Les USA ? Ils s’européanisent en profondeur, plus rapidement que l’Europe ne s’américanise par quelques signes extérieurs. L’URSS ? Elle s’essouffle à rattraper les USA et n’apporte rien de bien neuf — beaucoup d’archaïsme au contraire — à l’entreprise universelle de coopération pacifique, initiée par l’Europe au nom de sa religion et rendue pour la première fois possible par sa technique. La Chine ? L’Afrique ? Elles paraissent moins critiques à notre égard, et plus promptes à nous imiter, le pire inclus, et moins innovatrices que beaucoup d’entre nous, chrétiens ou athées pour qui le doute est une forme essentielle du culte que l’homme sincère rend à la Vérité.

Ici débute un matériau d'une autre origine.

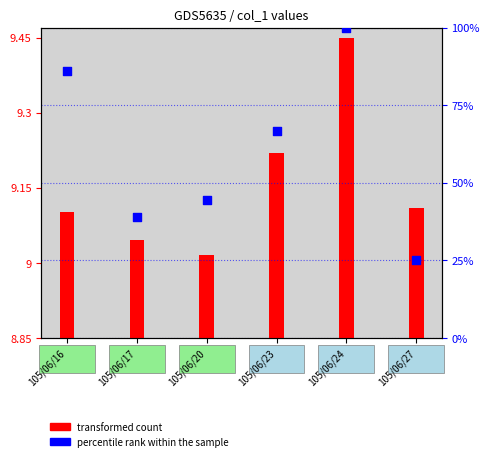

What are all the series names shown in the legend?

transformed count, percentile rank within the sample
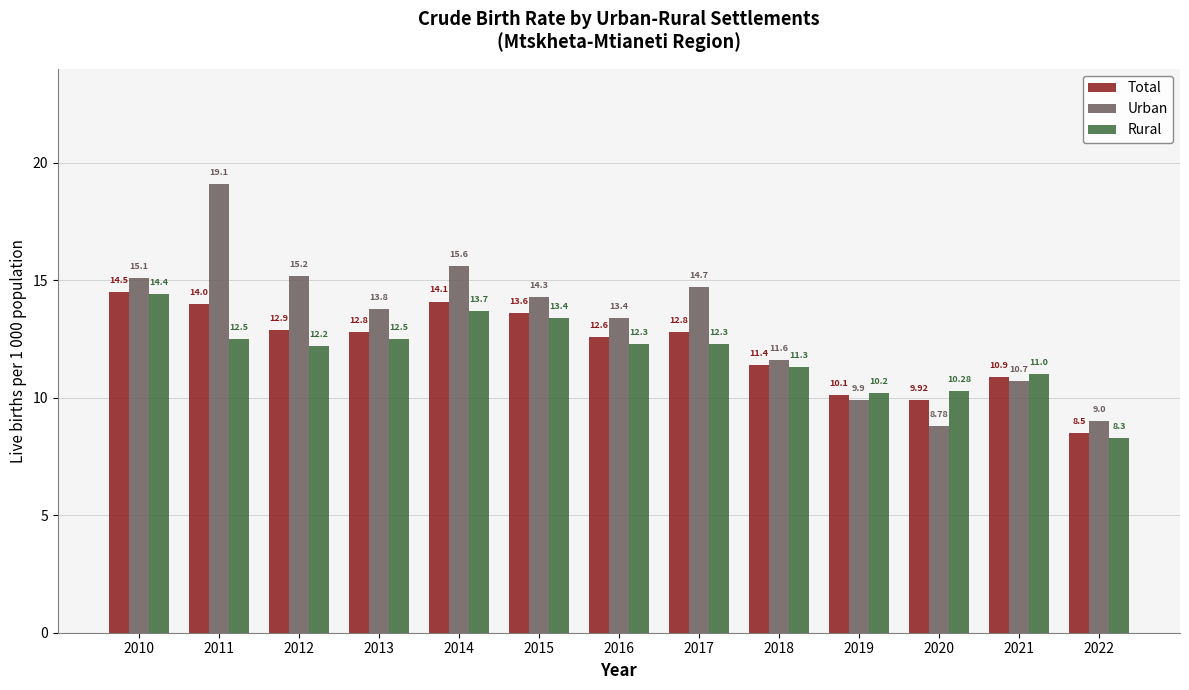

Where does the Rural series first go above 12?

2010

Je me promets un jour de poser cette question à des sages des cinq continents ; si l’Europe devait disparaître, emportée par un cataclysme ou défaite, nation par nation, faute d’avoir su se fédérer en temps utile, qu’y perdrait le monde ? Et je donne dès maintenant ma réponse personnelle, présumant que plus d’un l’approuvera : en perdant notre Europe vivante, le monde perdrait aussi les secrets et recettes d’un certain équilibre des contraires, d’une certaine formule du progrès, qui est l’accroissement du risque humain ; et ce ne sont pas seulement les secrets de notre ordre, mais aussi de notre désordre ; pas seulement les vertus de notre foi, mais aussi de notre inquiétude, inséparable de la condition d’un homme fini et localement déterminé, qui cependant veut l’universel.